START Collected material

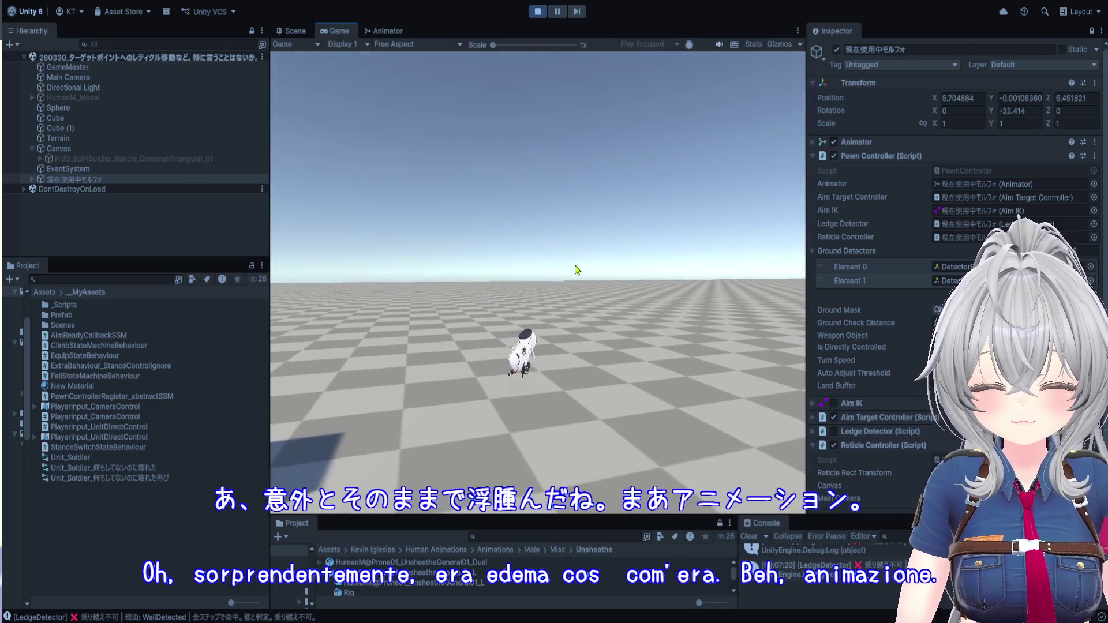
- Aim the rifle to show the reticle, turn the character around, and stop play mode
right_click(576, 269)
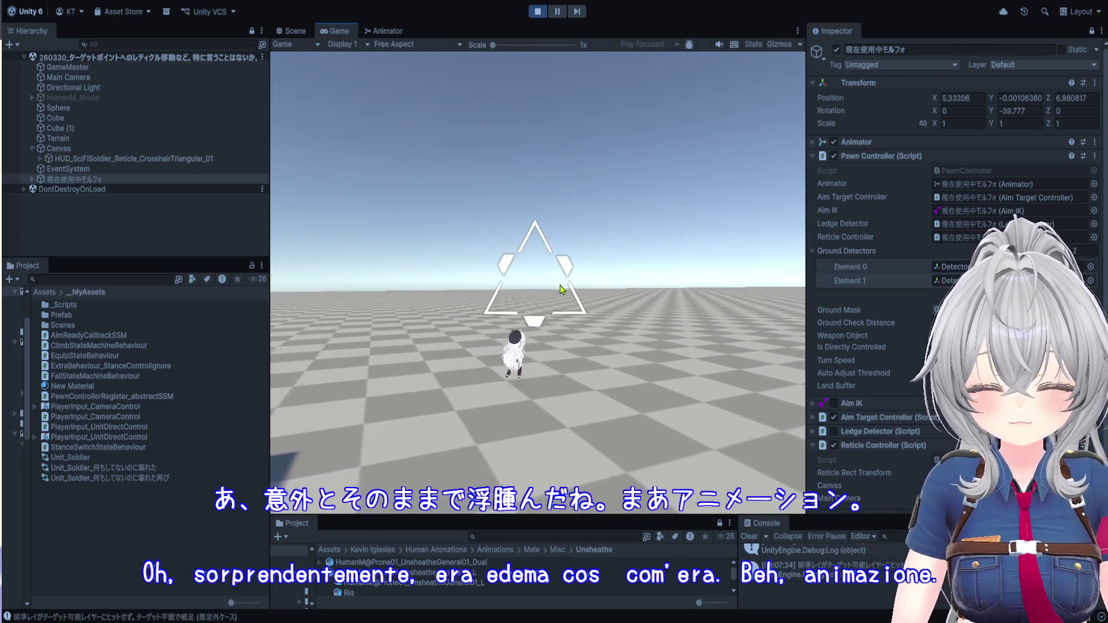
key("w")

END Collected material

◆ **Assigned task**
Your reply should hold every line of the material, unaltered, and not one picture.

◆ **Answer to this problem**
- Aim the rifle to show the reticle, turn the character around, and stop play mode
right_click(576, 269)
key("w")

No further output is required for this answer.